Taming the fielddata

Introduction

One of the bottlenecks in scaling-up Elasticsearch is fielddata. The term fielddata does not directly refer to data but represents the data structures & caching done by Elasticsearch for doing efficient look-ups. Apart from consuming considerable chunk of memory, fielddata also impacts queries. The impact is clearly visible when you have millions of documents to query. One of the recommended solutions is to scale-out. But even if you have multiple nodes, you need to make sure every single node is fine tuned otherwise you may have to keep adding considerable number of nodes as the data set increases. In following sections we will discuss how we can optimize the fielddata usage which, in turn, should help improve the memory usage & query performance for a single node.

Use doc_value = true

Main issue with fielddata is that it consumes huge memory. Using doc_value = true on a field in the mapping, tells Elasticsearch to use file system to store fielddata instead of memory. However, there is currently one limitation on string fields. Only non_analyzed string fields can have this option. What this means is that you cannot use doc_value = true with fields having analyzers like lower-case etc. defined on them. It becomes problem in some cases e.g. if you need to provide case-insensitive search for a field. Again, here the suggested approach it to use multi-fields mapping i.e. one analyzed and one non_analyzed field. But the moment we have analyzed field we cannot use doc_value = true on it which means that fielddata for it will be in-memory. To handle this we need to use transform script. In the transform script you need to do the operations like convert field to lower-case etc. In case you need to use analyzer then find out how you can invoke the analyzers explicitly from your transform script.
While the documentation says using doc_value improves memory usage, it can impact the performance. But in our testing it was observed that the aggregation query performance increased drastically. May be it was due to the fact that now fielddata was being queried from file system cache.

Handle sorting

Sorting is another feature where fielddata is used. When sort is specified on a particular field, Elasticsearch needs to find out the terms for the document i.e. it needs fielddata. So to avoid it we can use script based sorting.
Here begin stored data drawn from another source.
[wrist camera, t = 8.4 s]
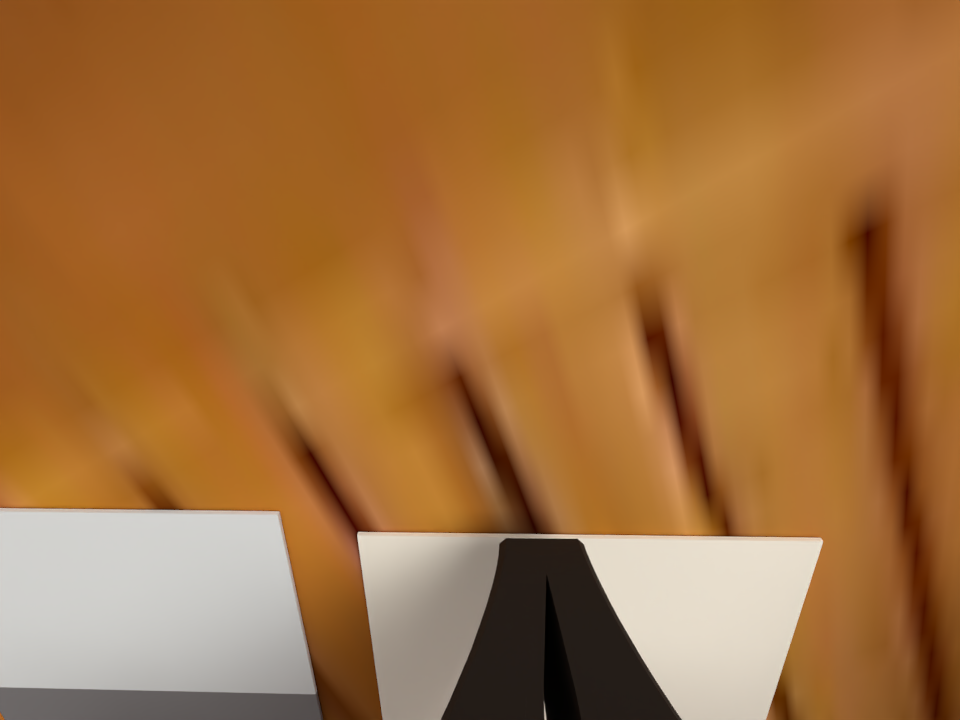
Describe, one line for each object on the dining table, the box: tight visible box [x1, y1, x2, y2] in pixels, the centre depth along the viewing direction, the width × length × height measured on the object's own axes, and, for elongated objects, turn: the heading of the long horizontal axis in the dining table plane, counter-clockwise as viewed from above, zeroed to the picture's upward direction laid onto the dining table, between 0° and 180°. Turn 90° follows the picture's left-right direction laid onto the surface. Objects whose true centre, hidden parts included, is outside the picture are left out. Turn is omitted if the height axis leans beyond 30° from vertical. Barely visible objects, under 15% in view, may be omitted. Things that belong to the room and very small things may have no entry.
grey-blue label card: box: [0, 508, 323, 720], centre depth 13 cm, size 8×8×1 cm
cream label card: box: [357, 532, 823, 720], centre depth 13 cm, size 9×9×1 cm
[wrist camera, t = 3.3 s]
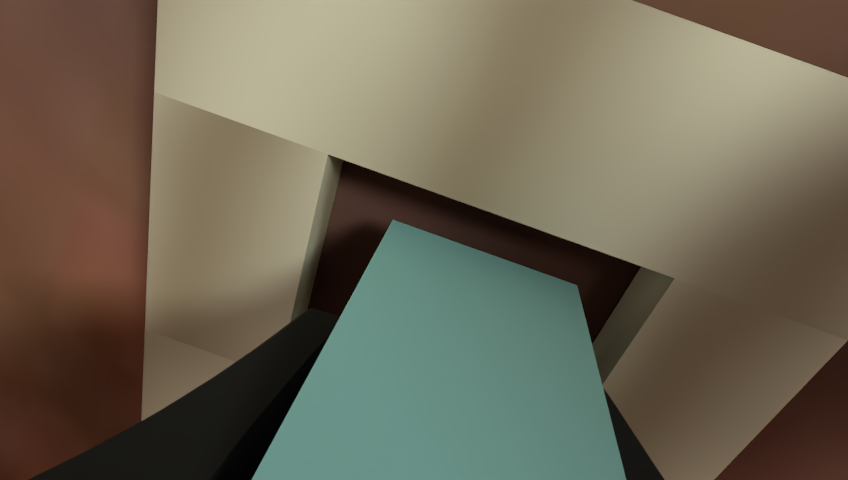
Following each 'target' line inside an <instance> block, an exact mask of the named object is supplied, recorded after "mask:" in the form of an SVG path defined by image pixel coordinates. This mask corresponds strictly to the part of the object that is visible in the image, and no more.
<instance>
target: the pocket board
mask: <svg viewBox="0 0 848 480" xmlns="http://www.w3.org/2000/svg"><path fill="white" fill-rule="evenodd" d="M344 160H345V161H348V162H351V163H354V164H356V165H359V166H362V167H365V168H368V169H370V170H373V171H376V172H379V173H382V174H384V175H387V176H390V177H393V178H396V179H398V180H401V181H404V182H407V183H410V184H412V185H415V186H418V187H421V188H424V189H426V190H429V191H432V192H435V193H438V194H440V195H443V196H446V197H449V198H451V199H454V200H457V201H460V202H463V203H465V204H468V205H471V206H474V207H477V208H479V209H482V210H485V211H488V212H491V213H493V214H496V215H499V216H502V217H505V218H507V219H510V220H513V221H516V222H519V223H521V224H524V225H527V226H530V227H533V228H535V229H538V230H541V231H544V232H546V233H549V234H552V235H555V236H558V237H560V238H563V239H566V240H569V241H572V242H574V243H577V244H580V245H583V246H586V247H588V248H591V249H594V250H597V251H600V252H602V253H605V254H608V255H611V256H614V257H616V258H619V259H622V260H625V261H628V262H630V263H633V264H636V265H639V266H641V268H640V269H639V271H638V272H637V274H636V276H635V277H634V279H633V280H632V282H631V284H630V285H629V287H628V288H627V290H626V291H625V293H624V295H623V296H622V298H621V299H620V301H619V303H618V304H617V306H616V307H615V309H614V311H613V312H612V314H611V315H610V317H609V318H608V320H607V322H606V323H605V325H604V326H603V328H602V330H601V331H600V333H599V334H598V336H597V338H596V339H595V341H594V342H593V344H592V346H593V350H594V354H595V358H596V362H597V366H598V370H599V374H600V378H601V382H602V386H603V388H604V389H605V391H606V392H607V393H608V395H609V396H610V398H611V399H612V401H613V402H614V404H615V405H616V407H617V408H618V410H619V411H620V413H621V414H622V416H623V417H624V419H625V420H626V422H627V424H628V425H629V427H630V428H631V430H632V431H633V433H634V434H635V436H636V437H637V439H638V440H639V442H640V443H641V445H642V446H643V448H644V449H645V451H646V453H647V454H648V456H649V457H650V459H651V460H652V462H653V463H654V465H655V466H656V468H657V469H658V471H659V472H660V474H661V475H662V477H663V478H664V479H665V480H714V479H715V478H716V477H717V476H718V475H719V474H720V473H721V472H722V471H723V470H724V469H725V468H726V467H727V466H728V465H729V464H730V463H731V462H732V461H733V459H734V458H735V457H736V456H737V455H738V454H739V453H740V452H741V451H742V450H743V449H744V448H745V447H746V446H747V445H748V444H749V443H750V442H751V441H752V440H753V439H754V438H755V437H756V436H757V435H758V433H759V432H760V431H761V430H762V429H763V428H764V427H765V426H766V425H767V424H768V423H769V422H770V421H771V420H772V419H773V418H774V417H775V416H776V415H777V414H778V413H779V412H780V411H781V410H782V409H783V407H784V406H785V405H786V404H787V403H788V402H789V401H790V400H791V399H792V398H793V397H794V396H795V395H796V394H797V393H798V392H799V391H800V390H801V389H802V388H803V387H804V386H805V385H806V384H807V382H808V381H809V380H810V379H811V378H812V377H813V376H814V375H815V374H816V373H817V372H818V371H819V370H820V369H821V368H822V367H823V366H824V365H825V364H826V363H827V362H828V361H829V360H830V359H831V358H832V356H833V355H834V354H835V353H836V352H837V351H838V350H839V349H840V348H841V347H842V346H843V345H844V344H845V343H846V342H847V341H848V78H847V77H844V76H842V75H839V74H836V73H833V72H830V71H828V70H825V69H822V68H819V67H816V66H814V65H811V64H808V63H805V62H802V61H800V60H797V59H794V58H791V57H789V56H786V55H783V54H780V53H777V52H775V51H772V50H769V49H766V48H763V47H761V46H758V45H755V44H752V43H750V42H747V41H744V40H741V39H738V38H736V37H733V36H730V35H727V34H724V33H722V32H719V31H716V30H713V29H710V28H708V27H705V26H702V25H699V24H697V23H694V22H691V21H688V20H685V19H683V18H680V17H677V16H674V15H671V14H669V13H666V12H663V11H660V10H657V9H655V8H652V7H649V6H646V5H644V4H641V3H638V2H635V1H632V0H158V9H157V34H156V60H155V85H154V111H153V136H152V161H151V187H150V212H149V238H148V263H147V288H146V314H145V339H144V365H143V390H142V416H141V421H143V420H144V419H146V418H148V417H150V416H151V415H153V414H155V413H156V412H158V411H160V410H162V409H163V408H165V407H166V406H168V405H170V404H171V403H173V402H175V401H176V400H178V399H179V398H181V397H183V396H184V395H186V394H187V393H189V392H191V391H192V390H194V389H195V388H197V387H199V386H200V385H202V384H203V383H205V382H207V381H208V380H210V379H211V378H213V377H214V376H216V375H217V374H219V373H220V372H222V371H223V370H225V369H226V368H228V367H229V366H230V365H232V364H233V363H235V362H236V361H238V360H239V359H241V358H242V357H243V356H245V355H246V354H248V353H249V352H251V351H252V350H254V349H255V348H256V347H258V346H259V345H260V344H262V343H263V342H265V341H266V340H267V339H269V338H270V337H271V336H273V335H274V334H275V333H277V332H278V331H279V330H281V329H282V328H283V327H285V326H286V325H287V324H289V323H290V322H291V321H293V320H294V319H295V318H296V317H298V316H299V315H300V314H302V313H303V312H304V311H306V310H308V305H309V301H310V297H311V293H312V289H313V285H314V281H315V277H316V273H317V268H318V264H319V260H320V256H321V252H322V248H323V244H324V240H325V236H326V231H327V227H328V223H329V219H330V215H331V211H332V207H333V203H334V198H335V194H336V190H337V186H338V182H339V178H340V174H341V170H342V166H343V161H344Z"/></svg>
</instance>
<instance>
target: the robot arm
mask: <svg viewBox="0 0 848 480" xmlns="http://www.w3.org/2000/svg"><path fill="white" fill-rule="evenodd" d="M339 318H340V316H338V315H335V314H331V313H327V312H324V311H320V310H316V309H313V308H310V309H308V310H306V311H304V312H303V313H302V314H300V315H299V316H298V317H296V318H295V319H294V320H293V321H291V322H290V323H289V324H287V325H286V326H285V327H283V328H282V329H281V330H279V331H278V332H277V333H275V334H274V335H273V336H271V337H270V338H269V339H267V340H266V341H265V342H263V343H262V344H260V345H259V346H258V347H256V348H255V349H254V350H252V351H251V352H249V353H248V354H246V355H245V356H243V357H242V358H241V359H239V360H238V361H236V362H235V363H233V364H232V365H230V366H229V367H228V368H226V369H225V370H223V371H222V372H220V373H219V374H217V375H216V376H214V377H213V378H211V379H210V380H208V381H207V382H205V383H203V384H202V385H200V386H199V387H197V388H195V389H194V390H192V391H191V392H189V393H187V394H186V395H184V396H183V397H181V398H179V399H178V400H176V401H175V402H173V403H171V404H170V405H168V406H166V407H165V408H163V409H162V410H160V411H158V412H156V413H155V414H153V415H151V416H150V417H148V418H146V419H144V420H143V421H141V422H139V423H137V424H136V425H134V426H132V427H130V428H128V429H127V430H125V431H123V432H121V433H119V434H118V435H116V436H114V437H112V438H110V439H108V440H106V441H104V442H103V443H101V444H99V445H97V446H95V447H93V448H91V449H89V450H87V451H86V452H84V453H82V454H80V455H78V456H76V457H74V458H72V459H70V460H67V461H65V462H63V463H61V464H59V465H57V466H55V467H53V468H51V469H49V470H47V471H45V472H43V473H41V474H39V475H37V476H35V477H33V478H31V479H29V480H252V478H253V476H254V474H255V472H256V471H257V469H258V467H259V465H260V463H261V461H262V459H263V458H264V456H265V454H266V452H267V450H268V448H269V447H270V445H271V443H272V441H273V439H274V437H275V436H276V434H277V432H278V430H279V428H280V426H281V425H282V423H283V421H284V419H285V417H286V415H287V413H288V412H289V410H290V408H291V406H292V404H293V402H294V401H295V399H296V397H297V395H298V393H299V391H300V390H301V388H302V386H303V384H304V382H305V380H306V379H307V377H308V375H309V373H310V371H311V369H312V367H313V366H314V364H315V362H316V360H317V358H318V356H319V355H320V353H321V351H322V349H323V347H324V345H325V344H326V342H327V340H328V338H329V336H330V334H331V333H332V331H333V329H334V327H335V325H336V323H337V321H338V320H339ZM603 390H604V394H605V398H606V401H607V405H608V409H609V413H610V417H611V421H612V425H613V429H614V433H615V437H616V441H617V445H618V449H619V453H620V457H621V461H622V465H623V469H624V473H625V477H626V480H665V479H664V478H663V477H662V475H661V474H660V472H659V471H658V469H657V468H656V466H655V465H654V463H653V462H652V460H651V459H650V457H649V456H648V454H647V453H646V451H645V449H644V448H643V446H642V445H641V443H640V442H639V440H638V439H637V437H636V436H635V434H634V433H633V431H632V430H631V428H630V427H629V425H628V424H627V422H626V420H625V419H624V417H623V416H622V414H621V413H620V411H619V410H618V408H617V407H616V405H615V404H614V402H613V401H612V399H611V398H610V396H609V395H608V393H607V392H606V391H605V389H604V388H603Z"/></svg>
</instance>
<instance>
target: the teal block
mask: <svg viewBox="0 0 848 480" xmlns="http://www.w3.org/2000/svg"><path fill="white" fill-rule="evenodd" d="M252 480H626V477H625V473H624V469H623V465H622V461H621V457H620V453H619V449H618V445H617V441H616V437H615V433H614V429H613V425H612V421H611V417H610V413H609V409H608V405H607V401H606V398H605V394H604V390H603V386H602V382H601V378H600V374H599V370H598V366H597V362H596V358H595V354H594V350H593V346H592V342H591V338H590V334H589V330H588V326H587V322H586V318H585V314H584V310H583V307H582V303H581V299H580V295H579V291H578V287H577V285H575V284H572V283H570V282H567V281H564V280H561V279H558V278H555V277H553V276H550V275H547V274H544V273H541V272H539V271H536V270H533V269H530V268H527V267H525V266H522V265H519V264H516V263H513V262H511V261H508V260H505V259H502V258H499V257H496V256H494V255H491V254H488V253H485V252H482V251H480V250H477V249H474V248H471V247H468V246H466V245H463V244H460V243H457V242H454V241H451V240H449V239H446V238H443V237H440V236H437V235H435V234H432V233H429V232H426V231H423V230H421V229H418V228H415V227H412V226H409V225H407V224H404V223H401V222H398V221H395V220H392V222H391V224H390V226H389V228H388V230H387V231H386V233H385V235H384V237H383V239H382V241H381V242H380V244H379V246H378V248H377V250H376V252H375V253H374V255H373V257H372V259H371V261H370V263H369V264H368V266H367V268H366V270H365V272H364V274H363V276H362V277H361V279H360V281H359V283H358V285H357V287H356V288H355V290H354V292H353V294H352V296H351V298H350V299H349V301H348V303H347V305H346V307H345V309H344V310H343V312H342V314H341V316H340V318H339V320H338V321H337V323H336V325H335V327H334V329H333V331H332V333H331V334H330V336H329V338H328V340H327V342H326V344H325V345H324V347H323V349H322V351H321V353H320V355H319V356H318V358H317V360H316V362H315V364H314V366H313V367H312V369H311V371H310V373H309V375H308V377H307V379H306V380H305V382H304V384H303V386H302V388H301V390H300V391H299V393H298V395H297V397H296V399H295V401H294V402H293V404H292V406H291V408H290V410H289V412H288V413H287V415H286V417H285V419H284V421H283V423H282V425H281V426H280V428H279V430H278V432H277V434H276V436H275V437H274V439H273V441H272V443H271V445H270V447H269V448H268V450H267V452H266V454H265V456H264V458H263V459H262V461H261V463H260V465H259V467H258V469H257V471H256V472H255V474H254V476H253V478H252Z"/></svg>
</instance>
The script can take field name as parameter and return the field value from the _source. Even though there is overhead is accessing the source, we observed around 50% improvement using script based sorting.


Aggregation

Aggregation is the main feature where fielddata is required. Elasticsearch provides Scripted Metric Aggregation but using script did not help here. Best is to avoid aggregation queries if not required. For example, use script filter if you need to query for distinct documents.